In un balenare di sentieri interrotti nella selva che evocano gli “holtzwege” di heidegerriana memoria, abitando lo spaesamento, Marta Celio si avventura in un lungo viaggio, in cui anche lo stare è un andare accompagnato dalla mutevolezza delle nuvole e da trasformazioni continue lungo il percorso.
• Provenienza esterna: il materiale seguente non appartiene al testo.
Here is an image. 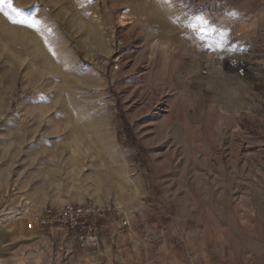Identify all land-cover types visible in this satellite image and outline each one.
I'll return each instance as SVG.
<instances>
[{
	"label": "rangeland",
	"instance_id": "1",
	"mask_svg": "<svg viewBox=\"0 0 264 264\" xmlns=\"http://www.w3.org/2000/svg\"><path fill=\"white\" fill-rule=\"evenodd\" d=\"M12 2L41 28L0 13V264H264V0ZM87 200L132 227L84 250L12 214Z\"/></svg>",
	"mask_w": 264,
	"mask_h": 264
},
{
	"label": "built area",
	"instance_id": "2",
	"mask_svg": "<svg viewBox=\"0 0 264 264\" xmlns=\"http://www.w3.org/2000/svg\"><path fill=\"white\" fill-rule=\"evenodd\" d=\"M14 215L27 220L29 230L51 234L59 232L68 235L81 249L98 251L104 236L111 232L132 227L134 210H125L115 205H103L92 200L66 202L60 206H42L30 211L26 203Z\"/></svg>",
	"mask_w": 264,
	"mask_h": 264
},
{
	"label": "snow or ice",
	"instance_id": "3",
	"mask_svg": "<svg viewBox=\"0 0 264 264\" xmlns=\"http://www.w3.org/2000/svg\"><path fill=\"white\" fill-rule=\"evenodd\" d=\"M165 2H168V0H165ZM0 13H3L12 23L21 24L35 31H40L41 21L32 15H23V10L15 7L12 0H0ZM229 14L235 15V13ZM185 27L193 38L205 43L209 49L222 51L228 46V31L222 26L217 25L205 14L194 13L188 16Z\"/></svg>",
	"mask_w": 264,
	"mask_h": 264
},
{
	"label": "trees",
	"instance_id": "4",
	"mask_svg": "<svg viewBox=\"0 0 264 264\" xmlns=\"http://www.w3.org/2000/svg\"><path fill=\"white\" fill-rule=\"evenodd\" d=\"M225 66L228 67L229 66V62L226 61L225 62ZM234 71L235 72H239V71H245V69H247L246 65L245 64H240V63H236L234 64Z\"/></svg>",
	"mask_w": 264,
	"mask_h": 264
},
{
	"label": "bare ground",
	"instance_id": "5",
	"mask_svg": "<svg viewBox=\"0 0 264 264\" xmlns=\"http://www.w3.org/2000/svg\"><path fill=\"white\" fill-rule=\"evenodd\" d=\"M167 45V44H166Z\"/></svg>",
	"mask_w": 264,
	"mask_h": 264
}]
</instances>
In questo vagabondare per boschi interiori, dove tutto procede per proprio conto, pur se nel medesimo luogo, in questo andare in cui si viene continuamente sviati, proprio in grazia di questa irriducibile erranza si trova la propria via e il sentimento dello scorrere del tempo diviene dominante, come i paesaggi evocati dentro la parola poetica.

327

Il mio vivere distante

è scorcio di mela

e scorza d’alba

mi avvicino

e

ancora

avvicinandoti

immensamente ti perdo

Questi paesaggi raccontano il sentimento della perdita, di uno scomparire in dissolvenza.  Distillando l’assenza che diviene essenza rimane l’aroma di una presenza che aleggia nell’aria e che scandisce i silenzi. Mara Celio sa bene che queste assenze sono affollatissime e parlano costantemente di un perenne e reciproco disabitare.

La poesia che segue mi evoca in certi passaggi e similitudini presenti in questi versi di Dino Campana: 

“Fabbricare, fabbricare, fabbricare/preferisco il rumore del mare/che dice fare e disfare/fare e disfare è tutto un lavorare/Ecco quello che so fare.”

333

Nel tempo 

ho imparato a scandire i tuoi silenzi:

voci assordanti

del mio eterno stare

a cavallo

tra il dire e il fare

(tu: mio angolo di cerchio)

il mio fare

a te ora

i miei capelli corti

il mio correre lontano

da facili sbadigli

più non dormo-non dormi

e noi

tra dire e fare

naufraghi di siffatte amare-derive

Nella postfazione Alessandro Tessari considera come certi aspetti della poesia di Marta Celio siano ispirati dalla pareidolia, ovvero quell’illusione subcosciente che tende a ricondurre a forme note oggetti dalla forma casuale. In certo qual modo la scrittura dell’Autrice, nel suo slittare da una parola a un’altra, da un campo semantico ad un altro, ricorda quella di Amelia Rosselli, in cui la lingua poetica, eminentemente intellettuale, è impregnata di lapsus, frammentazioni, anacoluti, polivalenze semantiche, in cui musica, suono, ritmo e contaminazione aprono scenari inaspettati.

338

La curva dei

pensieri oscilla

e mi fa casa, tana e…fuga

sono qui

e sono Altrove

nel silenzio

spasmo del cuore

con le mani

fai conca e oasi

per i nostri

futuri deserti anteriori.

La poesia di Marta Celio è paragonabile ad un’operazione spagirica: separa e riunisce, restando sospesa tra assenza e presenza, tra l’io e il tu e  tra il tu e il noi: in questo processo trasmutativo di distillazione si fa strada l’idea che le parti divise tendano a ricongiungersi depurate e potenziate.

Tra separazioni e ricongiungimenti, la sua preziosa spagiria poetica ci conduce oltre ogni assenza verso la salvezza di uno sguardo altro/oltre.

Lucia Guidorizzi

Marta Celio è nata a Santa Maria nella Svizzera Romancia nel 1976 e si è laureata in filosofia teoretica coniugando la sua sensibilità con le strutture concettuali che sottendono gli argomenti cari alla sua spinta intellettualistica. Argomenti che Marta ha esperito e esperisce tuttora con riconoscimenti letterari e mostre di poesia visiva che le hanno permesso di confrontarsi con artisti di calibro internazionale. Dalla Germania. Agli Stati Uniti. Alla stessa Italia culla del suo essere ed esserci. Mente e cuore.